On 9/29/2022 00:42, Tvrtko Ursulin wrote:
On 29/09/2022 03:18, John.C.Harrison@xxxxxxxxx wrote:
From: John Harrison <John.C.Harrison@xxxxxxxxx>
Compute workloads are inherently not pre-emptible for long periods on
current hardware. As a workaround for this, the pre-emption timeout
for compute capable engines was disabled. This is undesirable with GuC
submission as it prevents per engine reset of hung contexts. Hence the
next patch will re-enable the timeout but bumped up by an order of
magnitude.
However, the heartbeat might not respect that.

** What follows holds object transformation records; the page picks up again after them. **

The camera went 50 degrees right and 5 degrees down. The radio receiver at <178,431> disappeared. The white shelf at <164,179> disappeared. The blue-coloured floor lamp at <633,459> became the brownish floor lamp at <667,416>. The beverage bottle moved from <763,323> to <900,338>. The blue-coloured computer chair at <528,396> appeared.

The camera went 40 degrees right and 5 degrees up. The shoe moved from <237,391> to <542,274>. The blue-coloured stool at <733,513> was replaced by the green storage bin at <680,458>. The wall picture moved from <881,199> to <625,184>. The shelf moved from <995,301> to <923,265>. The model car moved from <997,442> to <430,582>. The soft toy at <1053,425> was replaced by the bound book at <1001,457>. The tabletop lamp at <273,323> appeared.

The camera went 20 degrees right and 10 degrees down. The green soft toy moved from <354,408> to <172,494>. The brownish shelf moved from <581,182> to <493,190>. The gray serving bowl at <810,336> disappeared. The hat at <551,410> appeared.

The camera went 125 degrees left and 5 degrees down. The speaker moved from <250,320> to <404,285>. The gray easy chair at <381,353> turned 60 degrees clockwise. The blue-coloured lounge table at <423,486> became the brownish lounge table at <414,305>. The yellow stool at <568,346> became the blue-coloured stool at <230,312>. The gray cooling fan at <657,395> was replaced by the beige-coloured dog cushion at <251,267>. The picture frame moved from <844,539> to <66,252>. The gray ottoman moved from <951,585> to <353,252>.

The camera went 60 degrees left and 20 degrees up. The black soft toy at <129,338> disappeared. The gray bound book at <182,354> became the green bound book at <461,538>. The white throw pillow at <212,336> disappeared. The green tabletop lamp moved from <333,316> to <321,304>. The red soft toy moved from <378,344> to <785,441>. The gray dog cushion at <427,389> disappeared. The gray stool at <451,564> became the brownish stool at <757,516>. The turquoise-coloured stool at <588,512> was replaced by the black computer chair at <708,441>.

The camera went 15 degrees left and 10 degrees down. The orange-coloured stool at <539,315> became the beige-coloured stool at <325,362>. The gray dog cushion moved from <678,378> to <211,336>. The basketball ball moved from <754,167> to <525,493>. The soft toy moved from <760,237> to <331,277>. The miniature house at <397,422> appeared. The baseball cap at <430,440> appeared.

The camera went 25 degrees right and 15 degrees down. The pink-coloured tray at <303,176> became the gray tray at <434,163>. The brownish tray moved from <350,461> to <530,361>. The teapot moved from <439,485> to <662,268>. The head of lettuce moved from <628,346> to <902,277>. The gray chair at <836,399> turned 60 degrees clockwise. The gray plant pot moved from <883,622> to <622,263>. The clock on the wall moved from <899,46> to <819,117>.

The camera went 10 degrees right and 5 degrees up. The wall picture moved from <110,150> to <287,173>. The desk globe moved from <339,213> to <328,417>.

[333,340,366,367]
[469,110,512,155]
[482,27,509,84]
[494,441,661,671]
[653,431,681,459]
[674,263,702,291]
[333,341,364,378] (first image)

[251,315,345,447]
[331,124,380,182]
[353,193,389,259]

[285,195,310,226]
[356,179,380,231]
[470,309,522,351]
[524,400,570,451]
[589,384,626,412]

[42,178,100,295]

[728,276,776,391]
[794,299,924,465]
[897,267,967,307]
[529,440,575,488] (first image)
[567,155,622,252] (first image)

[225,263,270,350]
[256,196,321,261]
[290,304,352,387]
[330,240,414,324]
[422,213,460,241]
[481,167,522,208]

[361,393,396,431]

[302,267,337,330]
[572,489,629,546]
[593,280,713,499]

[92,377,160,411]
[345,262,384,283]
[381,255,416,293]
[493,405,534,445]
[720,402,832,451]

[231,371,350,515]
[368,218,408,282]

Depending upon current
activity, a pre-emption to the heartbeat pulse might not even be
attempted until the last heartbeat period. Which means that only one
period is granted for the pre-emption to occur. With the aforesaid
bump, the pre-emption timeout could be significantly larger than this
heartbeat period.
So adjust the heartbeat code to take the pre-emption timeout into
account. When it reaches the final (high priority) period, it now
ensures the delay before hitting reset is bigger than the pre-emption
timeout.
v2: Fix for selftests which adjust the heartbeat period manually.
Signed-off-by: John Harrison <John.C.Harrison@xxxxxxxxx>
---
.../gpu/drm/i915/gt/intel_engine_heartbeat.c | 19 +++++++++++++++++++
1 file changed, 19 insertions(+)
diff --git a/drivers/gpu/drm/i915/gt/intel_engine_heartbeat.c
b/drivers/gpu/drm/i915/gt/intel_engine_heartbeat.c
index a3698f611f457..823a790a0e2ae 100644
--- a/drivers/gpu/drm/i915/gt/intel_engine_heartbeat.c
+++ b/drivers/gpu/drm/i915/gt/intel_engine_heartbeat.c
@@ -22,9 +22,28 @@
static bool next_heartbeat(struct intel_engine_cs *engine)
{
+ struct i915_request *rq;
long delay;
delay = READ_ONCE(engine->props.heartbeat_interval_ms);
+
+ rq = engine->heartbeat.systole;
+
+ if (rq && rq->sched.attr.priority >= I915_PRIORITY_BARRIER &&
+ delay == engine->defaults.heartbeat_interval_ms) {
Maybe I forgot but what is the reason for the check against the
default heartbeat interval?
That's the 'v2: fix for selftests that manually adjust the heartbeat'.
If something (or someone) has explicitly set an override of the
heartbeat then it has to be assumed that they know what they are doing,
and if things don't work any more that's their problem. But if we don't
respect their override then they won't get the timings they expect and
the selftest will fail.
John.
Regards,
Tvrtko
+ long longer;
+
+ /*
+ * The final try is at the highest priority possible. Up
until now
+ * a pre-emption might not even have been attempted. So make
sure
+ * this last attempt allows enough time for a pre-emption to
occur.
+ */
+ longer = READ_ONCE(engine->props.preempt_timeout_ms) * 2;
+ longer = intel_clamp_heartbeat_interval_ms(engine, longer);
+ if (longer > delay)
+ delay = longer;
+ }
+
if (!delay)
return false;